[OPE-L:4484] wrong question, wrong answer

From: Rakesh Narpat Bhandari (rakeshb@Stanford.EDU)
Date: Thu Nov 09 2000 - 01:52:11 EST


What is the question to be asked as we reach Capital 3, pp.264-65 (Vintage)?

The economists, radical, Marxist and neo classical alike ask: Can a 
"value scheme" be transformed into a complete "price of production 
scheme", inputs and outputs included, while stipulating three 
invariance conditions:  total value=total price, the value rate of 
profit=the price rate of profit and the sum of surplus value=the 
price sum of profits?

Or

Marx himself asked: How would the modification of cost price upon the 
transformation of the inputs from simple money prices to prices of 
production change the available mass of surplus value which is 
distributed in the form of a uniform rate of profit   and thus compel 
correction of the initial determination of the output prices of 
production in terms of a profit rate now calculated on the basis of 
the modified sum of surplus/ the modified cost prices?

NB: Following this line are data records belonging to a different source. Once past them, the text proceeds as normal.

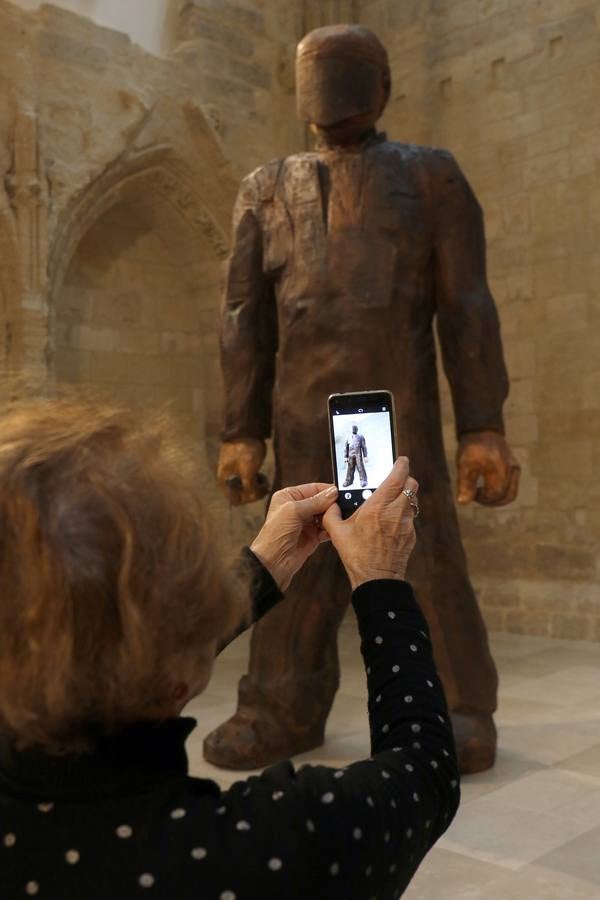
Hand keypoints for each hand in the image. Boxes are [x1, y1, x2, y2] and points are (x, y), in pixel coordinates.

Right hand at [217, 439, 268, 505]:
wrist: (246, 428)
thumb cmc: (245, 450)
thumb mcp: (248, 471)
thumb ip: (250, 488)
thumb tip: (253, 497)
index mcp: (224, 481)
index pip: (235, 500)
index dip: (248, 499)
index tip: (257, 491)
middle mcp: (227, 478)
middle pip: (241, 495)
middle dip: (254, 493)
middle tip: (264, 486)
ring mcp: (234, 472)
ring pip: (246, 488)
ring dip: (256, 488)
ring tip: (264, 481)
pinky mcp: (242, 466)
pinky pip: (248, 480)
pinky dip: (256, 481)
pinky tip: (262, 477)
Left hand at [250, 483, 338, 590]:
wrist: (273, 562)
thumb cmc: (274, 535)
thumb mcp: (294, 511)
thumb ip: (315, 501)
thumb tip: (332, 492)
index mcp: (289, 497)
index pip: (313, 488)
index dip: (327, 490)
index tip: (340, 492)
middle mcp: (297, 508)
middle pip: (321, 501)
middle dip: (331, 505)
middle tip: (341, 507)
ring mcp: (305, 523)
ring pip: (326, 515)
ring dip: (332, 517)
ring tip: (337, 519)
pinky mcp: (312, 536)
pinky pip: (327, 529)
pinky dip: (332, 528)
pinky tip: (335, 528)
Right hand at [323, 457, 417, 589]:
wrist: (376, 579)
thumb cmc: (357, 555)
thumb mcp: (338, 533)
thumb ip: (332, 514)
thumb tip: (331, 504)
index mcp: (378, 506)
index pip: (397, 477)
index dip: (401, 465)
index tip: (401, 459)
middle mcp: (396, 512)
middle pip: (412, 484)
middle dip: (406, 479)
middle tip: (396, 480)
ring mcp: (407, 524)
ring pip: (413, 501)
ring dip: (405, 497)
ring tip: (391, 503)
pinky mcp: (411, 535)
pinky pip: (410, 519)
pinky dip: (403, 516)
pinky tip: (391, 524)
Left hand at [456, 430, 519, 506]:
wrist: (482, 429)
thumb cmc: (472, 447)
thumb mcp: (464, 465)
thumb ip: (465, 484)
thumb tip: (463, 503)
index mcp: (500, 469)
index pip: (495, 495)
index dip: (482, 500)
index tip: (470, 494)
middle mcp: (511, 470)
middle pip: (507, 497)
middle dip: (491, 502)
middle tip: (476, 498)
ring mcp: (515, 468)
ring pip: (511, 493)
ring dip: (497, 498)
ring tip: (481, 494)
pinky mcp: (514, 467)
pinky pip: (511, 486)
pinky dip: (501, 491)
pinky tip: (487, 487)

As I have argued, the first question could never have been formulated 
by Marx: Marx would not have thought that one can keep total value or 
price (its monetary  expression) as a fixed magnitude and change 
costs by "transforming the inputs" without changing surplus value in 
the opposite direction.

  That the upward modification of cost prices yielded by the 
Bortkiewicz-Sweezy transformation of the inputs implies that the mass 
of surplus value has to be reduced, i.e., not remain invariant, is 
exactly what the labor theory of value implies.

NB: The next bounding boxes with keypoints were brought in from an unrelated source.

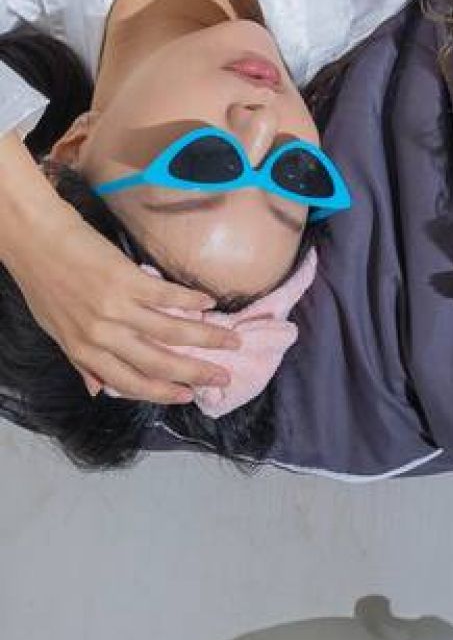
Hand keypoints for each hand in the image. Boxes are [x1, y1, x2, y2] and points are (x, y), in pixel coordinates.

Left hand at [0, 147, 236, 404]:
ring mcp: (116, 309)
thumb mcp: (56, 331)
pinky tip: (210, 303)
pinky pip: (167, 297)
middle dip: (194, 372)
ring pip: (170, 332)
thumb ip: (81, 362)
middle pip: (157, 363)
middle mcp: (102, 337)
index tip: (189, 397)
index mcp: (84, 351)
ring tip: (231, 340)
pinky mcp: (127, 280)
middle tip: (223, 375)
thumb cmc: (43, 283)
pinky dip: (192, 302)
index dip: (162, 393)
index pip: (129, 382)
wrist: (34, 242)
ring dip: (206, 338)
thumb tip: (99, 391)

After all, the reduction in the mass of surplus value only means 
capitalists cannot escape the pressure of increased costs (here 
brought about a change in the prices of the inputs in the "complete" 
transformation examples ) simply by adding on to these upwardly 
modified cost prices the old mass of surplus value and having final 
prices thus rise even as the value of that output does not itself 
rise.

If this were possible,  then capitalism would truly not be 
characterized by class conflict. Smith would be correct and Ricardo 
wrong, and Marx would have been wrong to sniff around in Ricardo's 
system for a correct theory of surplus value and class conflict.

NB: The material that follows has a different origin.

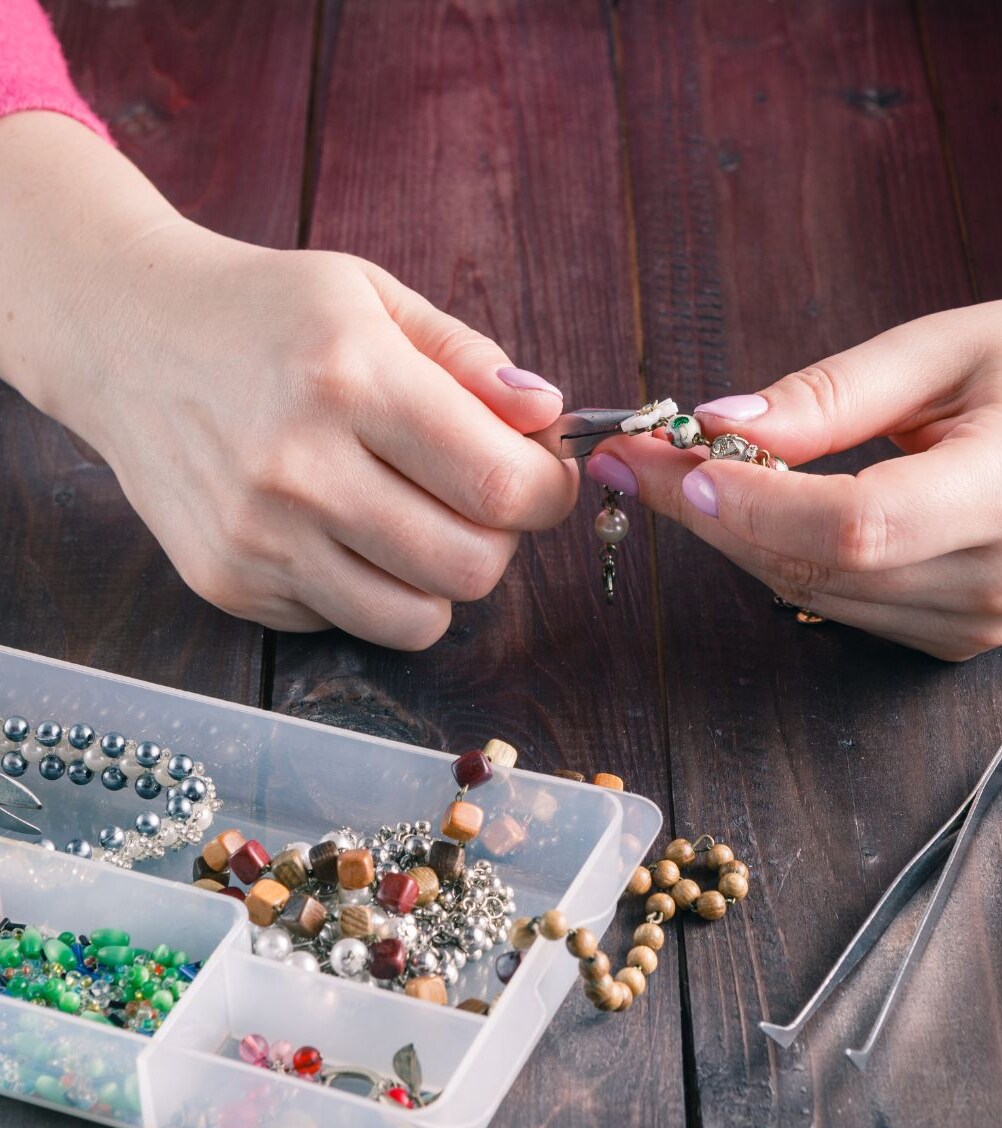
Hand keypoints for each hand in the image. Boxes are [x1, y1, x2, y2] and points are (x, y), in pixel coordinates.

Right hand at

Only if capitalists could deal with upwardly modified cost prices in 
the manner these "solutions" do! Raising total price until the mass 
of surplus value remains the same despite rising costs! Indeed...

The central question of technical Marxist economics for the last one 
hundred years is not even one which can  be formulated out of Marx's 
own theory, properly understood.

The idea that the first question is  Marx's own arises out of 
"experts" reading commentary on Sweezy's reading of Bortkiewicz, 
instead of reading Marx.

The reign of error has to come to an end.